Feynman on high-performing teams
So anyone who knows me IRL knows that I read stuff (probably too much). There are a few writers I keep looping back to – who teach me things about the world and about myself – and I probably read them (as in all the books I have by them) once or twice a year. One is Richard Feynman. This morning I got a treat of synchronicity, as I finished a report for a client explaining the importance of making sure the “why” of the things they worked on is known from end to end through the chain of value and work. I emailed the report off, and sat down to read and relax a bit. Then I tripped over this, from ‘Los Alamos From Below’ (Feynman was a PhD student when recruited to the Manhattan Project, and finished his PhD while working on it):
And so, I was asked to stop working on the stuff I was doing in my group and go down and take over the IBM group. I noticed the disease (ed: the ‘playing with computers disease’) and I tried to avoid it. And although they did three problems in nine months, I had a very good group. The first problem was that they had never told the fellows-they had selected from all over the country, a thing called Special Engineer Detachment. There were clever boys from high school, who had engineering ability, and the Army collected them together in the Special Engineer Detachment. They sent them up to Los Alamos. They put them in barracks and they would tell them nothing. Then they came to work and what they had to do was work on IBM machines, punching holes, numbers that they didn't understand, nobody told them what it was. The thing was going very slowly.

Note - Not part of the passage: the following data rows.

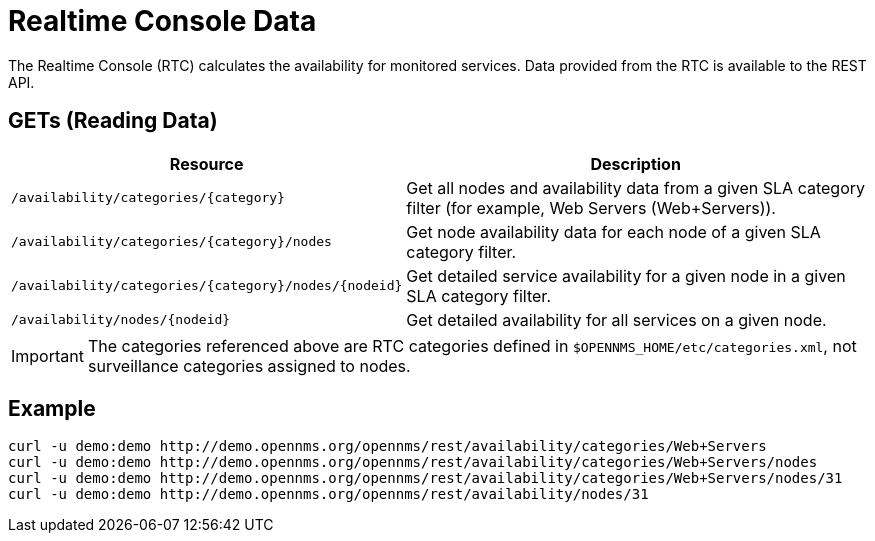 
= Realtime Console Data

The Realtime Console (RTC) calculates the availability for monitored services.
Data provided from the RTC is available to the REST API.

== GETs (Reading Data)

[options="header", cols="5,10"]
|===
| Resource                                                 | Description
| `/availability/categories/\{category}`                   | Get all nodes and availability data from a given SLA category filter (for example, Web Servers (Web+Servers)).
| `/availability/categories/\{category}/nodes`             | Get node availability data for each node of a given SLA category filter.
| `/availability/categories/\{category}/nodes/\{nodeid}`   | Get detailed service availability for a given node in a given SLA category filter.
| `/availability/nodes/\{nodeid}`                          | Get detailed availability for all services on a given node.
|===

IMPORTANT: The categories referenced above are RTC categories defined in `$OPENNMS_HOME/etc/categories.xml`, not surveillance categories assigned to nodes.

== Example

[source, bash]
----
curl -u demo:demo http://demo.opennms.org/opennms/rest/availability/categories/Web+Servers
curl -u demo:demo http://demo.opennms.org/opennms/rest/availability/categories/Web+Servers/nodes
curl -u demo:demo http://demo.opennms.org/opennms/rest/availability/categories/Web+Servers/nodes/31
curl -u demo:demo http://demo.opennms.org/opennms/rest/availability/nodes/31
----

I said that the first thing there has to be is that the technical guys know what we're doing. Oppenheimer went and talked to the security people and got special permission. So I had a nice lecture in which I told them what we were doing, and they were all excited. We're fighting a war. We see what it is. They knew what the numbers meant. If the pressure came out higher, that meant there was more energy released and so on and so on. They knew what they were doing. Complete transformation! They began to invent ways of doing it better. They improved the scheme. They worked at night. They didn't need supervising in the night. They didn't need anything. They understood everything. They invented several of the programs that we used and so forth. So my boys really came through and all that had to be done was to tell them what it was, that's all. It's just, don't tell them, they're punching to do three problems before, we did nine problems in three months, which is about nearly ten times as fast.
I’ll call that a case study. Share it around and think about what doing that might look like in your world.